What to do> Work out how many lines in the data below include "Austria", then reply with that number only.

- Opening Delimiter -

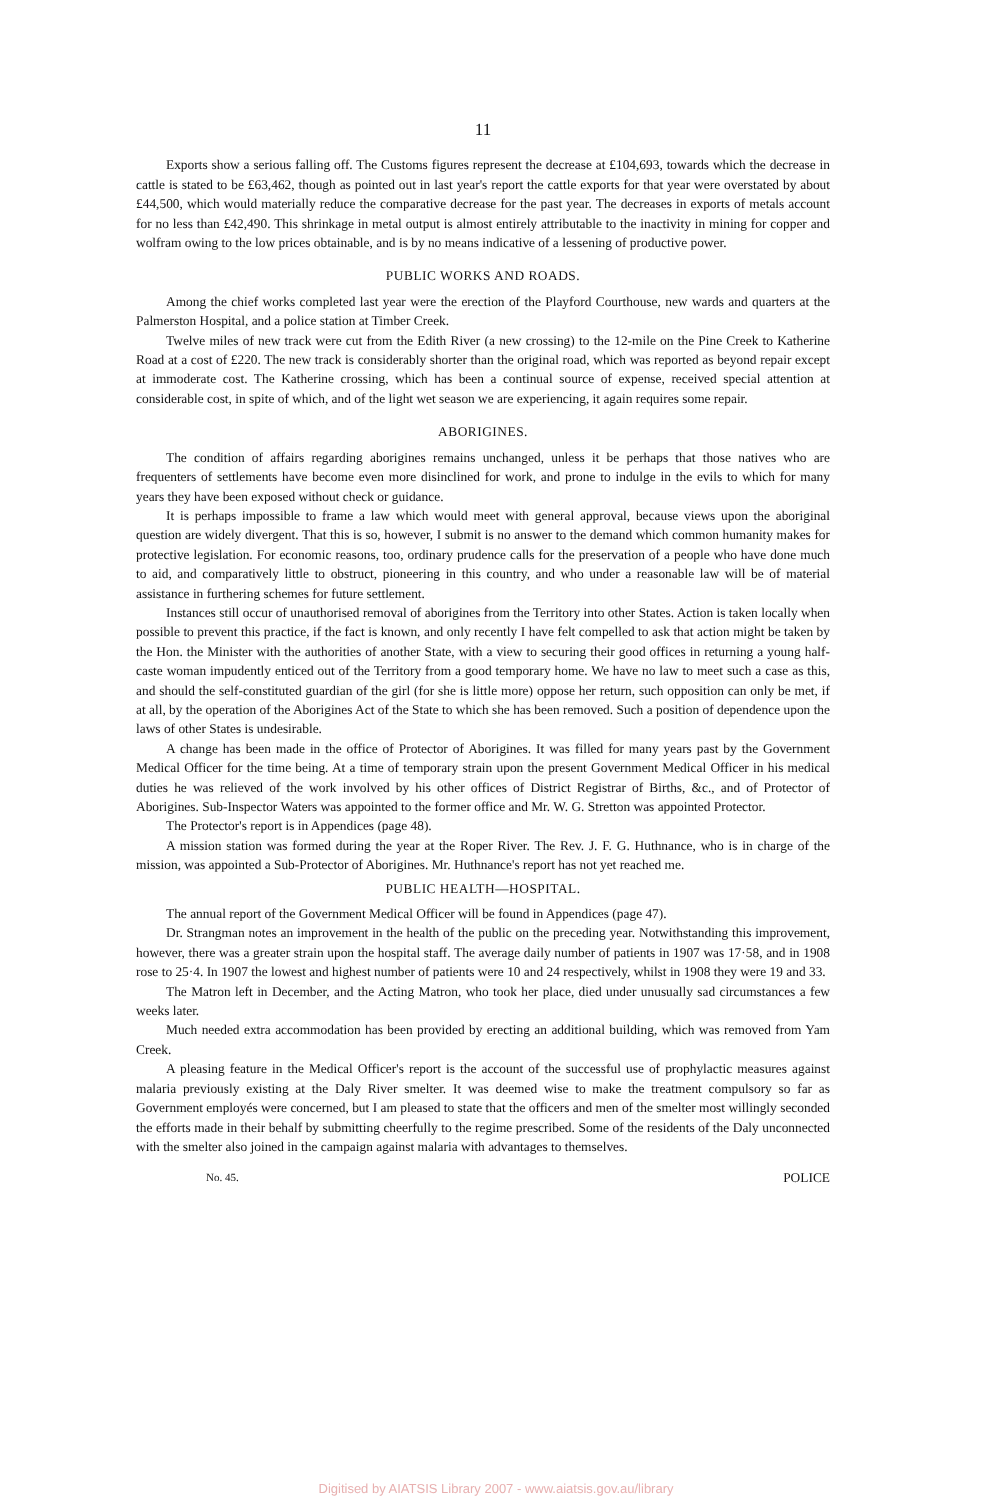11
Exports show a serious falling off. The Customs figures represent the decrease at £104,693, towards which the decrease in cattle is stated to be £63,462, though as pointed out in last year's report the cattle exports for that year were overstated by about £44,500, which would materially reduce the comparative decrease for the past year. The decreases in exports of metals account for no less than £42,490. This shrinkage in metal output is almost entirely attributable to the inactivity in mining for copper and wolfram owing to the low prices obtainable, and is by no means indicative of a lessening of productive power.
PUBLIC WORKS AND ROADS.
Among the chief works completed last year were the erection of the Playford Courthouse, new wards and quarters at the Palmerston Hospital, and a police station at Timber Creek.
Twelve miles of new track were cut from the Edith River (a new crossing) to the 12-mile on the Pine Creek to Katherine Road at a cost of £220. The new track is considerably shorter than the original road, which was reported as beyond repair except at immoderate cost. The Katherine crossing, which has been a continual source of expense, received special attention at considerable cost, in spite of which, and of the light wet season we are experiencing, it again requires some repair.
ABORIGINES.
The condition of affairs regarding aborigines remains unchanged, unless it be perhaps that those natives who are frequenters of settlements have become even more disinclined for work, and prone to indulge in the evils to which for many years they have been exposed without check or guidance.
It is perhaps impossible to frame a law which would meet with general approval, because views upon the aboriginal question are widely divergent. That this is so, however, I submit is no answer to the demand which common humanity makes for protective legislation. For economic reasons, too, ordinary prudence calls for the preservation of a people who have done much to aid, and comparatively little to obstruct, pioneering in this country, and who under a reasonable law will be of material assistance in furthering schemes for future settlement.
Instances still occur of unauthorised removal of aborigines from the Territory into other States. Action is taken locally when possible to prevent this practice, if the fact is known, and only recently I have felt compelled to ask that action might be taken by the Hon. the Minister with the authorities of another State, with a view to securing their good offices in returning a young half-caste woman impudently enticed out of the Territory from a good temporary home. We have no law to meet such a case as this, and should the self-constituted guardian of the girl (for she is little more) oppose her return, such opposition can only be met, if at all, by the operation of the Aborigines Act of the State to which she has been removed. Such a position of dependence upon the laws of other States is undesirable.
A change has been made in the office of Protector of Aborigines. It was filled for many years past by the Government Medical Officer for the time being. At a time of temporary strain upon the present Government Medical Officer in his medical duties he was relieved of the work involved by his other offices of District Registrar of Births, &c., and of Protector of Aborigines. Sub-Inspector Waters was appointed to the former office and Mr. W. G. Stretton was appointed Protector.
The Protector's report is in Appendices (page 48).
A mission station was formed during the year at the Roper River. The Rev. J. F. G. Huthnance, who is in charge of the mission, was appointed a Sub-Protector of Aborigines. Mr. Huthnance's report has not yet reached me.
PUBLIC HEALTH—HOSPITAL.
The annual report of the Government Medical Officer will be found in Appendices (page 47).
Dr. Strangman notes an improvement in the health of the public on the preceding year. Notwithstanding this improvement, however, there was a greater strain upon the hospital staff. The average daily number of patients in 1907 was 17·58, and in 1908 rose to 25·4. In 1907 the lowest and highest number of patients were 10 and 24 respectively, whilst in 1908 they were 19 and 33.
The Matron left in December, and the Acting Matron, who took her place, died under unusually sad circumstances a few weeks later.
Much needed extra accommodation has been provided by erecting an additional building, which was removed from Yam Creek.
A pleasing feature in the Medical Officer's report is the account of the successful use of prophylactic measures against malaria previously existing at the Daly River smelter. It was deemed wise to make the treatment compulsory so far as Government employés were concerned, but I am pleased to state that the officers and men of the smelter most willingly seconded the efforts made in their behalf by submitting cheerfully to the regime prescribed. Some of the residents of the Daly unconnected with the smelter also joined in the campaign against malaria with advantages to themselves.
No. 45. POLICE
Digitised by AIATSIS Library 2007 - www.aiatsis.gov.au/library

- Closing Delimiter -
- Opening Delimiter -

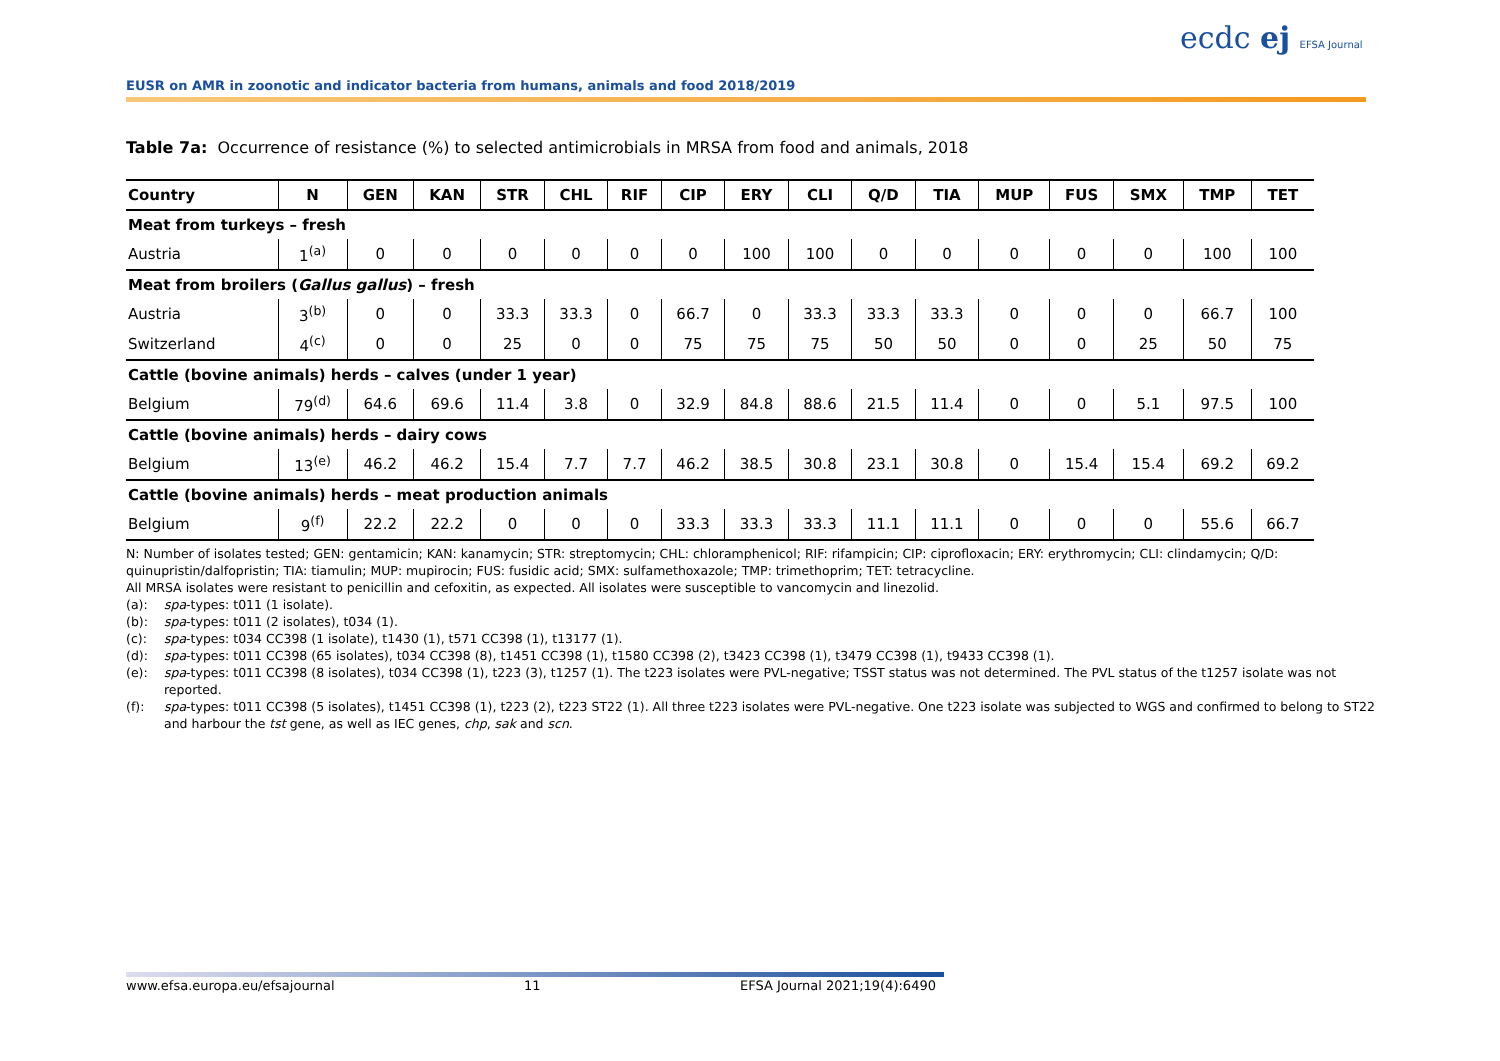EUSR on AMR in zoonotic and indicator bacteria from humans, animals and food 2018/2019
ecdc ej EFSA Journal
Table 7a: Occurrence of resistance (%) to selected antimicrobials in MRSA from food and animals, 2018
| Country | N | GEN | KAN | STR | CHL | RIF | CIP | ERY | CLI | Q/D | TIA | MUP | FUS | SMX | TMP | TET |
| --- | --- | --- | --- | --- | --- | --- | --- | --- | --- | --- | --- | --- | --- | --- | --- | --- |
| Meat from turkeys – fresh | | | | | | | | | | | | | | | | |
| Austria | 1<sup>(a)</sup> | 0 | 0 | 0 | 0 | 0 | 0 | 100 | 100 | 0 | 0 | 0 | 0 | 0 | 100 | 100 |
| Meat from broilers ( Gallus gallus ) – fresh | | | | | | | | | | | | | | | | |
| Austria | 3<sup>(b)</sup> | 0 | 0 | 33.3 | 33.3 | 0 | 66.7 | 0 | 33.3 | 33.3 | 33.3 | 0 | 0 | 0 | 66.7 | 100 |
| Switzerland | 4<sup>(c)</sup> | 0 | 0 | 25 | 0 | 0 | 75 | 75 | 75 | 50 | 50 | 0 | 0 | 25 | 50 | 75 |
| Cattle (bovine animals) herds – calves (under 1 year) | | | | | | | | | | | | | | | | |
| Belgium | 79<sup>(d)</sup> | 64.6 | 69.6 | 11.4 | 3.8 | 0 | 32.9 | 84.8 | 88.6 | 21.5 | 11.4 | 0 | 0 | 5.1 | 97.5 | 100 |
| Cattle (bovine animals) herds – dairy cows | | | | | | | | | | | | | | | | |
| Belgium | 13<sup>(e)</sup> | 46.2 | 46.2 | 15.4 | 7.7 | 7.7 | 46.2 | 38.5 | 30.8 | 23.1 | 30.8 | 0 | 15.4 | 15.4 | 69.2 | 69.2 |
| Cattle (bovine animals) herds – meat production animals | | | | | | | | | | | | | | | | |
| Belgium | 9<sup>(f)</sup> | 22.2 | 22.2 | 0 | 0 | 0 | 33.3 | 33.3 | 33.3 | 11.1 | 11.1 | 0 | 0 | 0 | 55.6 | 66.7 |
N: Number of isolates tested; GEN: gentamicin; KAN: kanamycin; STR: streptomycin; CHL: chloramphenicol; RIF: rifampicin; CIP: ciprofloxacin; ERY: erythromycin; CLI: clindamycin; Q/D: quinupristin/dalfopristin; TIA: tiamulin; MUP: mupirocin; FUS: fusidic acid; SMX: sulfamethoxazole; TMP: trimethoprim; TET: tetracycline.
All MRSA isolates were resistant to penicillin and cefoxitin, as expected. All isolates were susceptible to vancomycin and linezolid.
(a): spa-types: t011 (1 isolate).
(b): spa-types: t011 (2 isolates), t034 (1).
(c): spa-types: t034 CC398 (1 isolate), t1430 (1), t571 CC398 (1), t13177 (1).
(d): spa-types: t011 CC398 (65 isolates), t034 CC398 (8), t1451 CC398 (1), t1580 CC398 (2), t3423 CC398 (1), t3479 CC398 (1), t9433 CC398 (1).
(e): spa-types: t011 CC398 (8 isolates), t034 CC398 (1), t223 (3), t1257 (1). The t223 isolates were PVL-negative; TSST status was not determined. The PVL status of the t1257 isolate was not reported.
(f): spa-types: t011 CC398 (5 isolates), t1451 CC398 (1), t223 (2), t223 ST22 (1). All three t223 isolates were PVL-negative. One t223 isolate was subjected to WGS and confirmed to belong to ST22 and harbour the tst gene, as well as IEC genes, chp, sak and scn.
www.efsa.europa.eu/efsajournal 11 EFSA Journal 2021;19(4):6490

- Closing Delimiter -

Written response> 2